» **Provided text**
──────────

PHYSICIANS GROUP, L.L.C., a/a/o James Greene Sr., Plaintiff, v. CENTURY-NATIONAL INSURANCE COMPANY, a foreign profit corporation, Defendant. County Court, 12th Judicial Circuit in and for Sarasota County. Case No. 2018 SC 004549 NC. April 1, 2019. Maryann Boehm, Judge. Counsel: Nicholas A. Chiappetta, Lake Worth, for Plaintiff. Alexander Avarello, Coral Springs, for Defendant.ORDER ON DEFENDANT’S MOTION FOR LEAVETO AMEND ANSWER AND AFFIRMATIVE DEFENSESTO INCLUDE COUNTERCLAIM FOR DECLARATORYRELIEF AGAINST PLAINTIFF. THIRD-PARTY CLAIMFOR DECLARATORY RELIEF AGAINST EARL WORTHY

THIS MATTER, having come before the Court on March 11, 2019 for hearing on Defendant’s Motion for Leave to Amend Answer and Affirmative Defenses to include Counterclaim for Declaratory Relief against Plaintiff, Third-Party Claim for Declaratory Relief against Earl Worthy, and the Court having reviewed the motion, thoroughly reviewing the entire Court file, the relevant legal authorities, heard argument of counsel, and having been otherwise sufficiently advised in the premise, the Court finds as follows:

FACTS

1. On August 01, 2018, the Plaintiff filed a one count, breach of contract action against the Defendant in small claims court, for its failure to pay Personal Injury Protection benefits.

──────────

» **Recorded information**
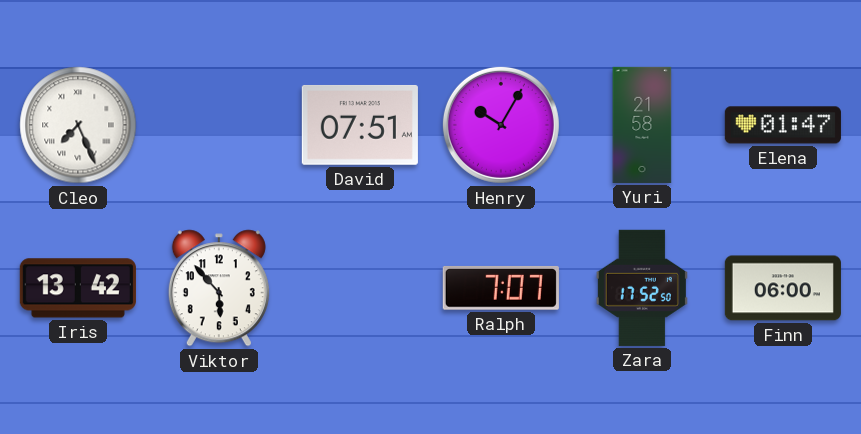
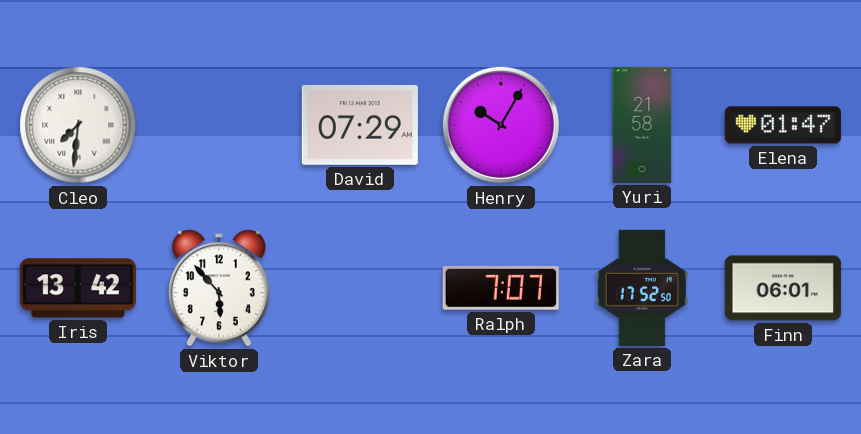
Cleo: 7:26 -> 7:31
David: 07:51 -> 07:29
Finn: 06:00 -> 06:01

──────────

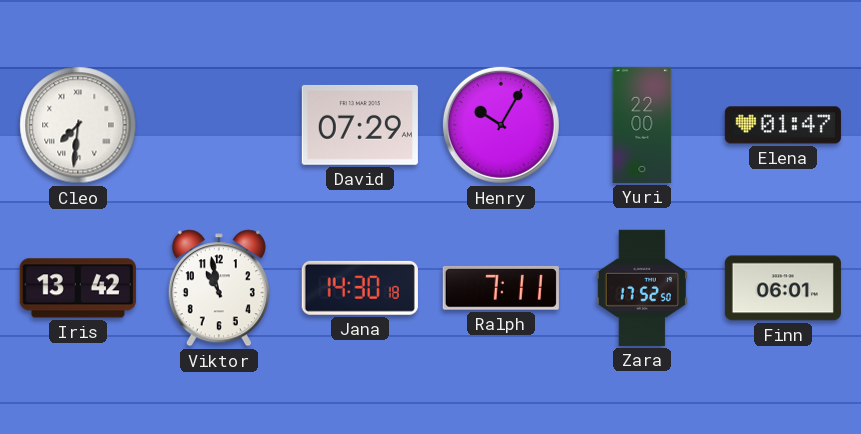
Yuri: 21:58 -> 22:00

──────────

» **Your task**
Answer these questions using the court order:
(a) On what date did the matter come before the Court for hearing?
(b) On what date did the Plaintiff file its breach of contract action?
(c) In which county does the County Court sit?
The entries aren't needed for this.

» **Response**
(a) March 11, 2019
(b) August 01, 2018
(c) Sarasota County